Monsieur le Président,
Dans les grandes démocraties, les citoyens éclairés et soucieux du devenir de la nation, s’adressent aux autorités, en vue de leur exprimer leurs préoccupations et sentiments les plus profonds. C’est en droite ligne d’une telle tradition visant à maintenir le lien entre gouvernés et gouvernants que je m’adresse à la plus haute autorité du pays, le Président de la République, père de la Nation.
Ma lettre est motivée par le désarroi, l’inquiétude et surtout la précarité que vivent les locataires au Sénégal, particulièrement dans la capitale. En effet, le prix exorbitant du loyer plonge beaucoup de ménages dans des conditions épouvantables. De plus, il rend invivable la capitale que les bailleurs ont fini de transformer en enfer terrestre.
Monsieur le Président, vous avez compris, et peut-être vécu le drame qu’entraîne la cherté du loyer. Aussi, aussitôt après votre accession à la magistrature suprême, avez-vous fait voter une loi visant à réduire le coût du loyer.
Cette loi a été malheureusement torpillée et lacérée par les bailleurs, pour n’avoir pas été élaborée dans les règles de l’art voire bétonnée. Cependant quelque mal élaborée qu’elle pût être, cette loi aurait pu aider à réguler le secteur du loyer si l’Etat avait fait preuve de fermeté et d’autorité dans son application rigoureuse.
Monsieur le Président, non seulement l’Etat a fermé les yeux devant la violation de la loi, mais il n’a pas été à la hauteur pour la parfaire. Cela a exacerbé le sentiment de déception des locataires assimilables à de « pauvres hères qui errent » dans l’enfer de la capitale sénégalaise. En témoignent les appels de détresse que nous lancent des locataires jetés dans la rue par des bailleurs au cœur de basalte, aidés par des décisions de justice loin d’être au fait des réalités sociales ?
Monsieur le Président, nous ne vous enseignez rien en politique, mais nous vous informons de la nécessité de préférer les locataires aux bailleurs, si l’on sait que les premiers sont plus nombreux que les seconds. De plus, la défense des droits des locataires relève d’une œuvre de haute portée humanitaire. Mieux, il émane du divin.
Monsieur le Président, votre élection avait suscité beaucoup d’espoirs, en ce sens que bon nombre de citoyens voyaient en vous un redresseur de torts, un adepte de la justice sociale, un apôtre de l’équité.
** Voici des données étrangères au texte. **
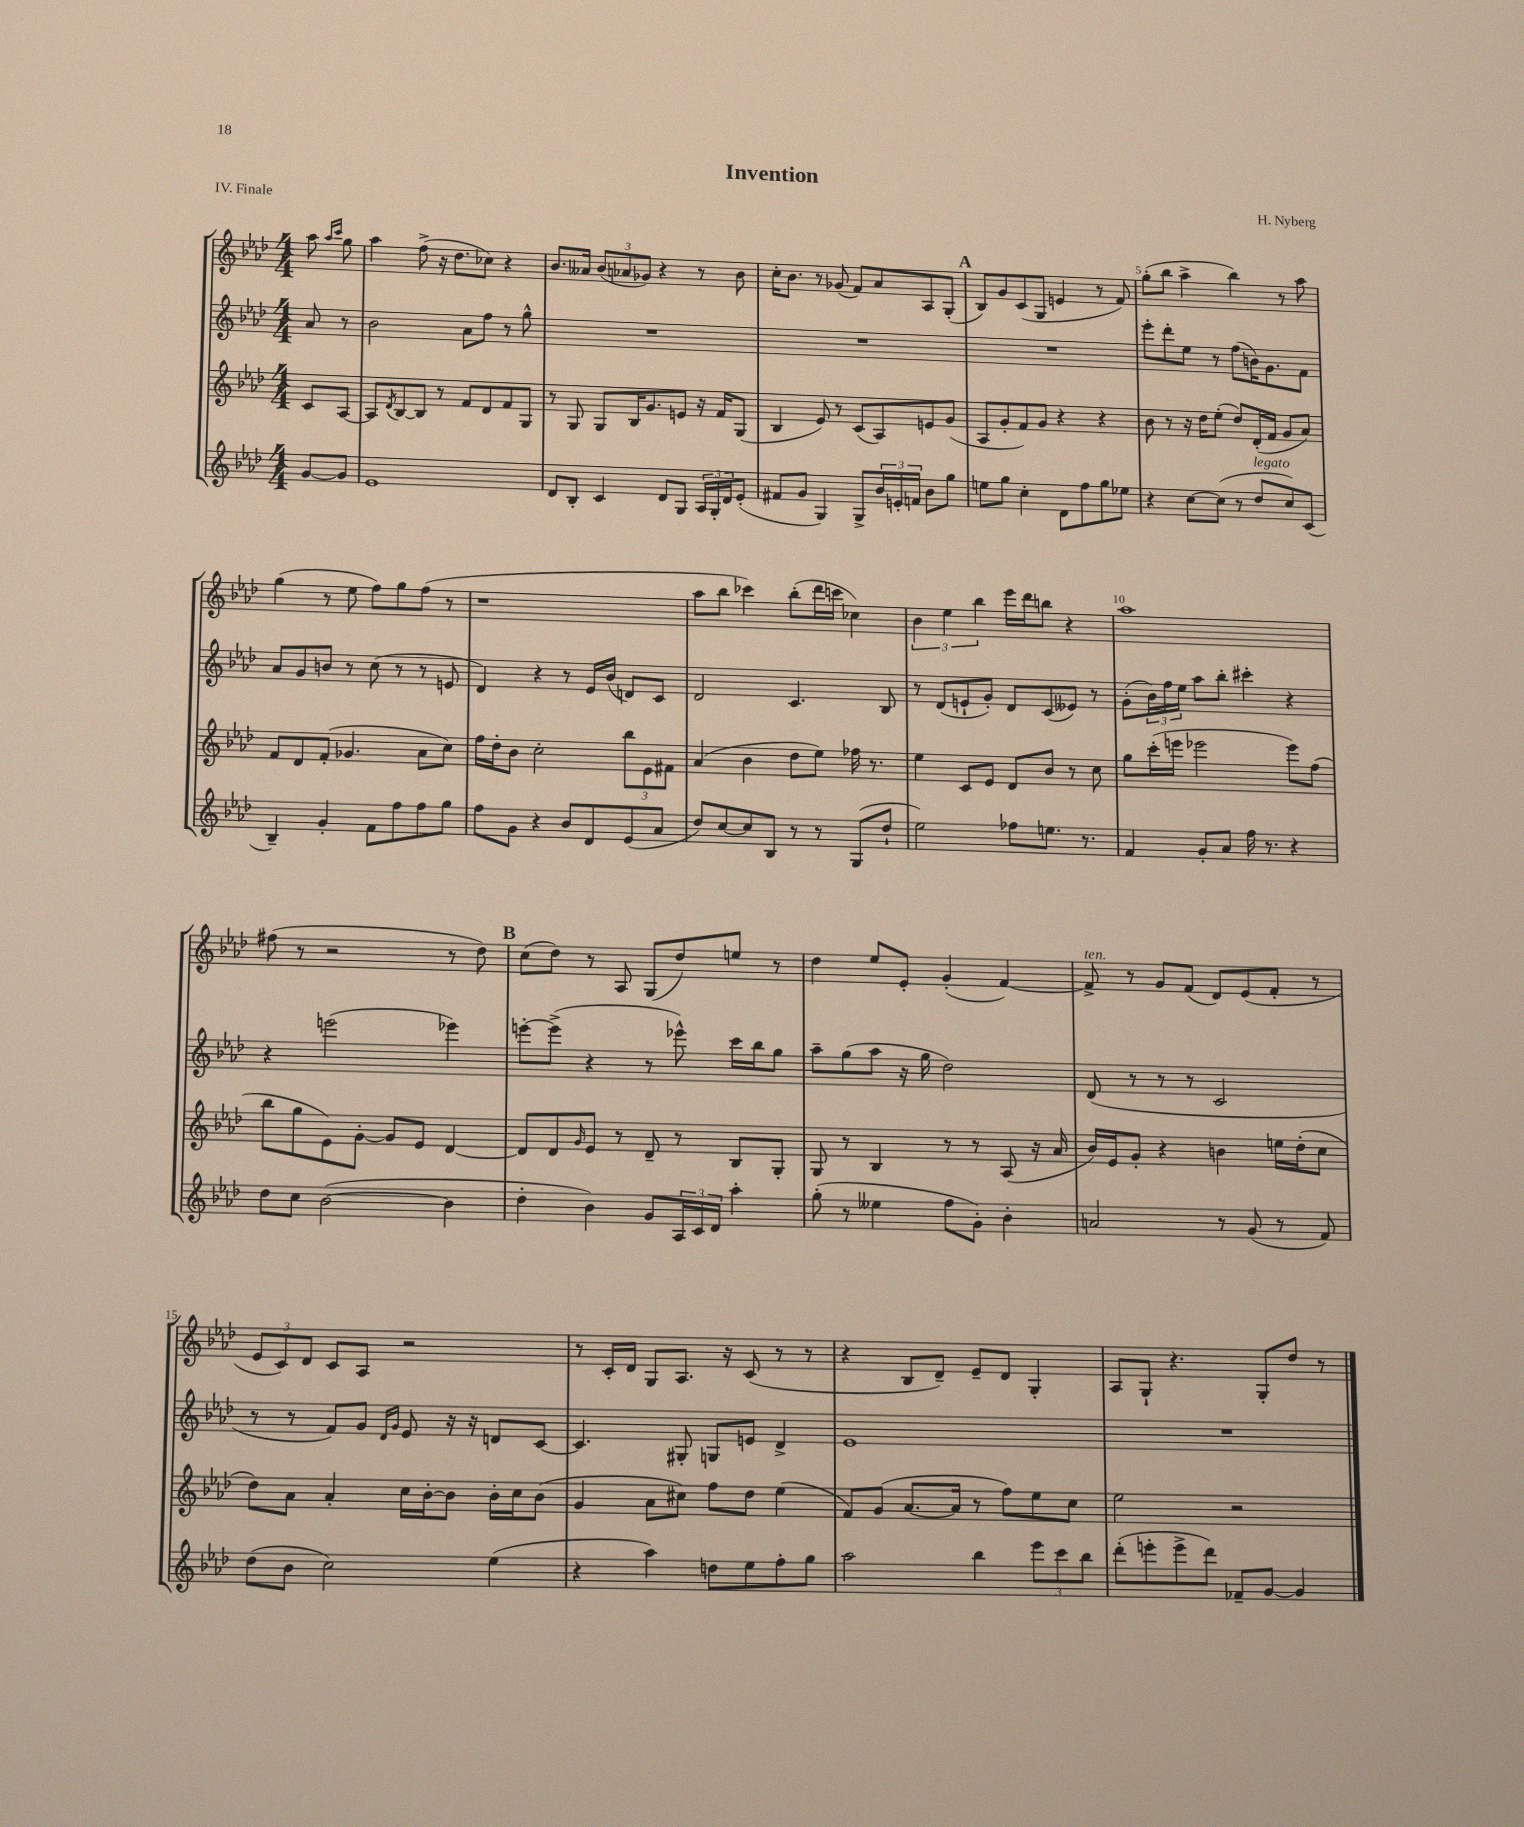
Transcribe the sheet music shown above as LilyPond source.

\header { title = "Invention" composer = "H. Nyberg" piece = "IV. Finale" }
<<
\new StaffGroup <<
\new Staff = "s0" {
    \clef treble \key aes \major \numericTimeSignature \time 4/4 \partial 4
    aes''8 \grace { aes''16 c'''16 } g''8 |
    aes''4 f''8->( r16 des''8. ces''8) r4 |
    bes'8. aeses'16 \tuplet 3/2 { bes'8( aes'8 ges'8) } r4 r8 bes'8 |
    c''16-. bes'8. r8 ges'8( f'8) aes'8 aes8 g8-.( |
    \mark \markup { \bold "A" } bes8) g'8 c'8( g8 e'4 r8 f'8) |
    g''8-.( bes''8 aes''4-> bes''4) r8 aes''8 |
    g''4( r8 ees''8 f''8) g''8 f''8( r8 |
    r1 |
    aes''8 bes''8 ces'''4) bes''8-.( des'''16 c'''16 ces''4) |
    \tuplet 3/2 { bes'4 ees''4 bes''4 } ees'''16 des'''16 b''8 r4 |
    aes''1 |
    fis''8( r8 r2 r8 des''8) |
    \mark \markup { \bold "B" } c''8( des''8) r8 aes8 g8( des''8) e''8 r8 |
    des''4 ees''8 ees'8-. g'4-.( f'4~) |
    f'8->^\markup { \italic "ten." } r8 g'8 f'8( des'8) ees'8( f'8-. r8 |
    \tuplet 3/2 { ees'8 c'8) des'8 } c'8 aes8 r2 |
    r8 c'16-. des'16 g8 aes8. r16 c'8( r8 r8 |
    r4 bes8 des'8--) ees'8-- des'8 g4-. |
    aes8 g8-! r4. g8-. des''8 r8 \bar "|." |
}
\new Staff = "s1" {
    \clef treble \key aes \major \numericTimeSignature \time 4/4 \partial 4
    aes'8 r8 |
    bes'2 aes'8 f''8 r8 g''8-^ |
    R1 |
    R1 |
    \mark \markup { \bold "A" } R1 |
    ees'''8-. des'''8-. ees''8 r8 f''8( b'16) g'8. f'8 |
    aes'8 g'8 b'8 r8 c''8( r8 r8 e'8 |
    des'4) r4 r8 ees'16 bes'16( d'8) c'8 |
    des'2 c'4. bes8 |
    r8 des'8( e'8-! g'8-.) des'8 c'8( eeses'8) r8 |
    g'8-.( \tuplet 3/2 { bes'16) f''16 ees''16 } aes''8 bes''8-. cis'''4-. r4 |
    r4 e'''2( ees'''4) |
    \mark \markup { \bold "B" } e'''8~-. e'''8->( r4 r8 ees'''8-^) c'''16 bes''16 g''8 |
    aes''8-- g''8( aes''8 r16 g''16 des''2) |
    des'8( r8 r8 r8 c'2 |
    r8 r8 f'8) g'8 \grace { des'16 g'16 } ees'8 r16 r16 d'8 c'8~ |
    c'4. gis8-. g8 e'8 des'4-> |
    ees'1 |
    R1 \bar "|." |
}
\new Staff = "s2" {
    \clef treble \key aes \major \numericTimeSignature \time 4/4 \partial 4
    c'8 aes8~ |
    aes8 \acciaccatura { des'8 } bes8~ bes8 r8 f'8 des'8 f'8 g8 |
    r8 g8 g8 bes16 g'8. e'8 r16 f'16 g8( |
    bes4 ees'8) r8 c'8( aes8) e'8 g'8( |
    \mark \markup { \bold "A" } aes8 g'8-. f'8) g'8 r4 r4 |
    bes'8 r8 r16 des''16 ees''8-.( des''8) des'16-.( f'16 g'8 aes'8) |
    f'8 des'8 f'8-.( ges'4. aes'8 c''8) |
    f''16 des''16-. bes'8 c''2-. \tuplet 3/2 { bes''8 ees'8 fis'8 } |
    aes'4( bes'4 des''8 ees''8) fes''16 r8. |
    ees''4 c'8 ees'8 des'8 bes'8 r8 c''8 |
    g''8 c'''16-.( e'''16 ees'''2 ees'''8) f''8( |
    bes''8 g''8 ees'8) g'8~-. g'8 ees'8 des'4~ |
    \mark \markup { \bold "B" } des'8 des'8 \grace { g'16 } ees'8 r8 des'8-- r8 bes8 g8-. |
    g8 r8 bes4 r8 r8 aes8( r16 aes'16 |
    bes'16) ees'16 g'8-. r4 b'4 e''16 des''16-.( c''8 |
    des''8) aes'8 aes'4-. c''16 bes'16~-. bes'8 bes'16-. c''16 bes'8( |
    g'4 aes'8 cis''8) f''8 des''8 ees''4( |
    f'8) g'8( aes'8.~ aes'16 r8 f''8) ees''8 c''8 |
    ees''2 r2 \bar "|." |
}
\new Staff = "s3" {
    \clef treble \key aes \major \numericTimeSignature \time 4/4 \partial 4
    g'8~ g'8 |
    ees'1 |
    des'8 bes8-. c'4 des'8 g8 \tuplet 3/2 { aes16 g16-. des'16 } ees'8-.( |
    fis'8 g'8 g4) g8-> \tuplet 3/2 { bes'16 e'16-. f'16 } bes'8 g''8 |
    \mark \markup { \bold "A" } e''8 g''8 c''4-. des'8 f''8 g''8 ees''8 |
    r4 c''8~ c''8( r8 des''8^\markup { \italic "legato" } c''8) c'8( |
    bes4--) g'4-. f'8 f''8 f''8 g''8 |
    f''8 g'8 r4 bes'8 des'8 ees'8( aes'8 |
    des''8) c''8~ c''8 bes8 r8 r8 g8( des''8-! |
    ees''2) fes''8 e''8. r8. |
    f'4 g'8-. aes'8 f''16 r8. r4 |
    des''8 c''8 bes'2~( bes'4 |
    \mark \markup { \bold "B" } des''4-. bes'4) g'8 \tuplet 3/2 { aes16 c'16 des'16 } aes''4-. |
    g''8-.( r8 eeses''4 f''8 g'8-.) bes'4-. |
    a'2 r8 g'8( r8 f'8) |
    des''8( bes'8 c''2) ees''4( |
    r4 aes''4) d''8 ees''8 f''8-. g''8 |
    aes''2 bes''4 \tuplet 3/2 { ees'''8 c'''8 bes''8 } |
    des'''8-.( e'''8-. e'''8-> des'''8) fes'8-- g'8~ g'4 \bar "|." |
}
>>
>>
\layout { \context { \Score \override BarNumber.break-visibility = ##(#f #t #t) barNumberVisibility = #(every-nth-bar-number-visible 5) } }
Pour qu’un tel espoir ne soit pas déçu, il vous revient, en vertu des pouvoirs qui vous sont conférés, de trouver une solution durable au lancinant problème du loyer.
Certes, la promotion des logements sociaux est une panacée au calvaire des locataires, mais il urge de mettre un terme à la spéculation et à la cupidité des bailleurs qui rappellent les pratiques de la bourgeoisie au XIX ème siècle.
Nous ne saurions terminer cette lettre sans vous dire le sentiment d’indignation que nous éprouvons, lorsque nous vous avons entendu dire qu’il n’y a pas possibilité de réguler le secteur du loyer et de mettre un terme aux agissements loin d’être orthodoxes des bailleurs.
Étant donné qu’il est toujours possible de rectifier le tir et de faire prévaloir la justice sociale, nous vous demandons, Monsieur le Président, de diligenter le processus de régulation du secteur du loyer. Pour ce faire, nous vous invitons à associer à la réflexion et à la démarche les spécialistes et les différents acteurs. Il y va de la réussite de la politique d’orientation sociale et du succès éclatant de votre gouvernance .
Espérant que ma lettre fera l’objet d’un examen particulier, je vous transmets, Monsieur le Président de la République, ma très haute considération et ma profonde affection.